INSTRUCTION 1. In the excerpt on adaptive management, what image does Ruhl use for the front-end approach's choice between action and no action?

EXCERPTED TEXT.

The current approach to administrative action tends to be front-end whereby predictions of environmental risks, costs, and benefits influence the decision-making process, and once a decision is made, the process is, for most intents and purposes, closed. This approach assumes these predictions can be accurately made. Professors Shapiro and Glickman make a strong case for shifting to a pragmatic approach that rejects the notion that all impacts of a decision can be studied in advance and instead takes a back-end approach [37]. A back-end process would study the actual impacts of decisions upon implementation and make incremental adjustments in the regulations to adapt to changing circumstances [38].
The front-end approach is exemplified in the ESA consultation process where the impacts of proposed actions on listed species are evaluated. Combined with cumulative effects, the service decides if the proposed action is likely to jeopardize the continued existence of protected species or adversely affect critical habitat (50 C.F.R. § 402.14(g) (3–4) (2009)). Once a jeopardy determination is made, the decision to act is final, though it may be reopened in certain circumstances. Ruhl describes this approach as flipping the “toggle switch” between the black and white options of action or no action as opposed to the adaptive management approach that “twiddles the dial” throughout the process of decision making and action [39].
Adaptive management is best implemented by incorporating resilience theory and is particularly apt for managing risk and uncertainty. However, adaptive management is not a panacea and should be applied in situations in which it has the greatest capacity for resulting in good environmental management [36]. Managing for resilience involves anticipation and prevention of undesirable regime shifts, diversity and feedback interaction maintenance, and reduction of system crash probability [7]. The front-end approach of modern resource management addresses only the first aspect of managing for resilience. Further, the species-specific approach is inappropriate for maintaining diversity, where conservation should rather be focused on maintaining structures and processes [7,36]. In contrast, adaptive management protocol utilizes iterative safe-to-fail experimentation and continuous learning to ameliorate uncertainty via extensive monitoring and information feedback [4,5]. Structured incorporation of monitoring data facilitates increased understanding and management of the social-ecological system [8].

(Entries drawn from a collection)
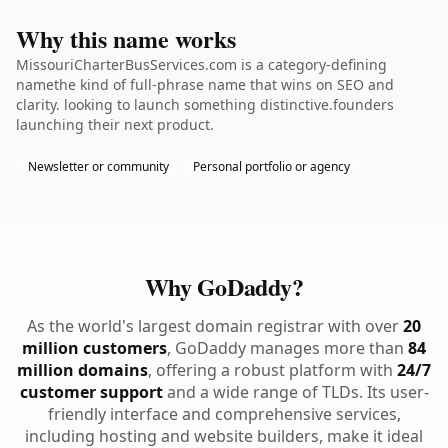
Why this name works
MissouriCharterBusServices.com is a category-defining
namethe kind of full-phrase name that wins on SEO and
clarity. looking to launch something distinctive.founders
launching their next product.
Newsletter or community
Personal portfolio or agency
Why GoDaddy?
As the world's largest domain registrar with over
20
million customers
, GoDaddy manages more than
84
million domains
, offering a robust platform with
24/7
customer support
and a wide range of TLDs. Its user-
friendly interface and comprehensive services,
including hosting and website builders, make it ideal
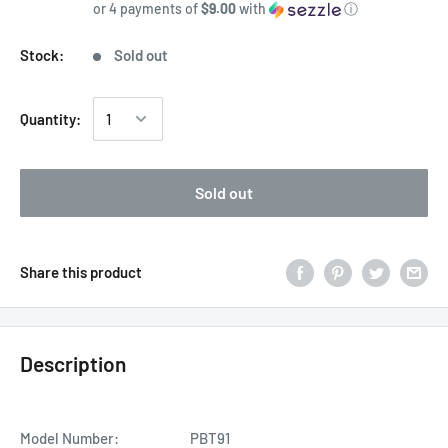
or 4 payments of
$9.00
with
ⓘ
Stock:
Sold out
Quantity:
Sold out
Share this product
Description
Model Number:
PBT91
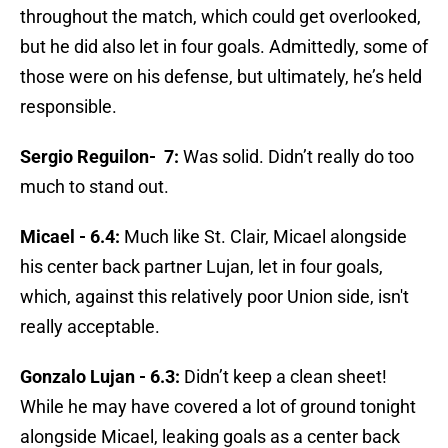
throughout the match, which could get overlooked,
but he did also let in four goals. Admittedly, some of
those were on his defense, but ultimately, he’s held
responsible.
Sergio Reguilon-
7:
Was solid. Didn’t really do too
much to stand out.
Micael - 6.4:
Much like St. Clair, Micael alongside
his center back partner Lujan, let in four goals,
which, against this relatively poor Union side, isn't
really acceptable.
Gonzalo Lujan - 6.3:
Didn’t keep a clean sheet!
While he may have covered a lot of ground tonight
alongside Micael, leaking goals as a center back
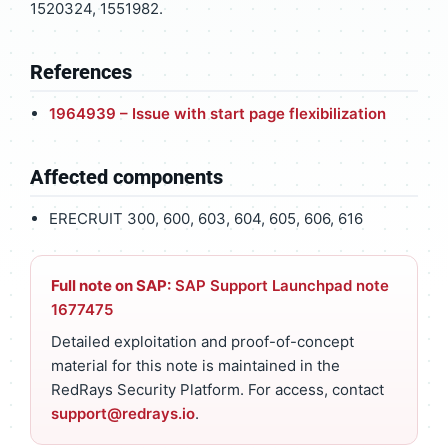
1520324, 1551982.
References
1964939 – Issue with start page flexibilization
Affected components
ERECRUIT 300, 600, 603, 604, 605, 606, 616
Full note on SAP:
SAP Support Launchpad note
1677475
Detailed exploitation and proof-of-concept
material for this note is maintained in the
RedRays Security Platform. For access, contact
support@redrays.io
.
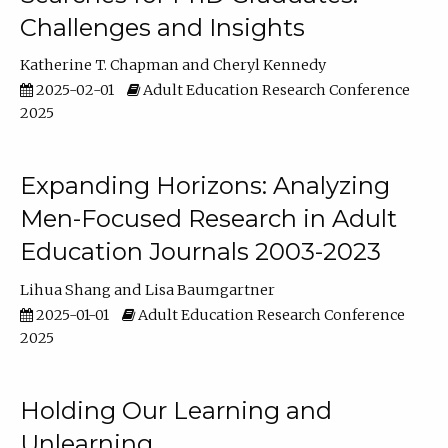
Challenges and Insights
Katherine T. Chapman
Cheryl Kennedy
2025-02-01
Adult Education Research Conference
2025
Expanding Horizons: Analyzing
Men-Focused Research in Adult
Education Journals 2003-2023
Lihua Shang
Lisa Baumgartner
2025-01-01
Adult Education Research Conference
2025
Holding Our Learning and
Unlearning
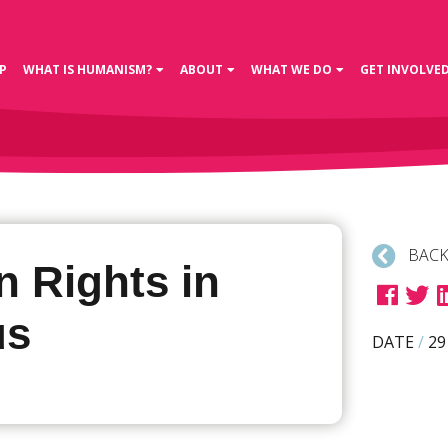
P
WHAT IS HUMANISM?
ABOUT
WHAT WE DO
GET INVOLVE
BACK
 Rights in
us
DATE
/
29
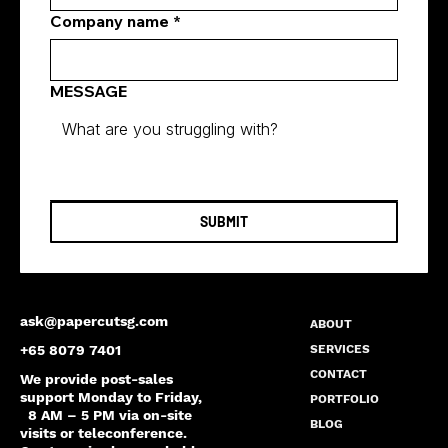
Company name
*
MESSAGE
SUBMIT
ask@papercutsg.com
ABOUT
SERVICES
+65 8079 7401
CONTACT
We provide post-sales
support Monday to Friday,
PORTFOLIO
8 AM – 5 PM via on-site
BLOG
visits or teleconference.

INSTRUCTION 2. Reproduce the records from the line containing "Company name" up to and including the last line of the records.

SOLUTION 1. Flipping a "toggle switch" between the black and white options of action or no action.

SOLUTION 2.
Company name
*
MESSAGE
SUBMIT
ask@papercutsg.com
ABOUT
SERVICES
+65 8079 7401
CONTACT
We provide post-sales
support Monday to Friday,
PORTFOLIO
8 AM – 5 PM via on-site
BLOG
visits or teleconference.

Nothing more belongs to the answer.